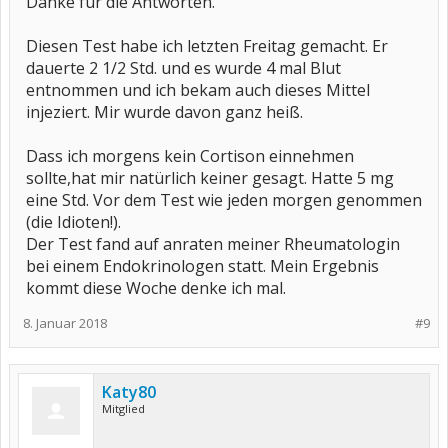
Danke für die Antworten.
(vielleicht ist eine Praxis in Deiner Nähe - Tipp: Falls sie nicht ans
Telefon gehen oder sagen,
dass es keine Termine gibt - schreib eine eMail, meist rufen sie
Diesen Test habe ich letzten Freitag gemacht. Er
dann wieder zurück.
Bei mir war es so, dass ich sämtliche Unterlagen, die ich erhalten
dauerte 2 1/2 Std. und es wurde 4 mal Blut
hatte, ihnen als .pdf-Datei
entnommen und ich bekam auch dieses Mittel
rüber schicken sollte, danach bekam ich - dem Himmel sei es
injeziert. Mir wurde davon ganz heiß.
gedankt - einen Termin)
Dort erhältst Du ein Erst-Termin und ggf dann auch einen Test-
Dass ich morgens kein Cortison einnehmen
Termin.
sollte,hat mir natürlich keiner gesagt. Hatte 5 mg
Dafür wird an dem Tag das Cortison nicht eingenommen und
oftmals
eine Std. Vor dem Test wie jeden morgen genommen
wird auch versucht, das Cortison etwas herunter zu dosieren.
(die Idioten!).
Bei mir wurde das Prednisolon 5mg auf Hydro-Cortison 10 mg
Der Test fand auf anraten meiner Rheumatologin
umgestellt und
bei einem Endokrinologen statt. Mein Ergebnis
mittags um eine halbe Tbl verringert.
kommt diese Woche denke ich mal.
https://www.endokrinologikum.com/fachbereiche/endokrinologie/n
ebennierenerkrankungen/glucocorticoid-therapie.html
8. Januar 2018
#9
Scroll mal bitte weiter herunter - dort kommt dann irgendwann
eine Tabelle über die Wirkungsweise der jeweiligen Cortison-
Präparate
Katy80
Der ACTH-Test dauert ca. 90 min.
Mitglied
Es wird oftmals eine Braunüle gelegt,
dann erfolgt die erste Blut-Untersuchung mit ganz vielen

- **Brief**: Where pictures occur in the material above, omit them and return everything else exactly.

- **Expected answer**:
Danke für die Antworten.
(vielleicht ist eine Praxis in Deiner Nähe - Tipp: Falls sie nicht ans
Telefon gehen oder sagen,
dass es keine Termine gibt - schreib eine eMail, meist rufen sie
Diesen Test habe ich letzten Freitag gemacht. Er
dann wieder zurück.
Bei mir war es so, dass ich sämtliche Unterlagen, die ich erhalten
dauerte 2 1/2 Std. und es wurde 4 mal Blut
hatte, ihnen als .pdf-Datei
entnommen und ich bekam auch dieses Mittel
rüber schicken sollte, danach bekam ich - dem Himmel sei es
injeziert. Mir wurde davon ganz heiß.
gedankt - einen Termin)
Dort erhältst Du ein Erst-Termin und ggf dann auch einen Test-
Dass ich morgens kein Cortison einnehmen
Termin.
sollte,hat mir natürlich keiner gesagt. Hatte 5 mg
Dafür wird an dem Tag das Cortison nicht eingenommen und
oftmals
eine Std. Vor dem Test wie jeden morgen genommen
wird auch versucht, das Cortison etwas herunter zu dosieren.
(die Idioten!).
Bei mir wurde das Prednisolon 5mg auf Hydro-Cortison 10 mg
Der Test fand auf anraten meiner Rheumatologin
umgestellt und
bei einem Endokrinologen statt. Mein Ergebnis
mittags um eine halbe Tbl verringert.
kommt diese Woche denke ich mal.
https://www.endokrinologikum.com/fachbereiche/endokrinologie/n
ebennierenerkrankungen/glucocorticoid-therapie.html
8. Januar 2018
#9
Scroll mal bitte weiter herunter - dort kommt dann irgendwann
eine Tabelle über die Wirkungsweise der jeweiligen Cortison-
Präparate
Katy80
Der ACTH-Test dauert ca. 90 min.
Mitglied
Es wird oftmals eine Braunüle gelegt,
dann erfolgt die erste Blut-Untersuchung mit ganz vielen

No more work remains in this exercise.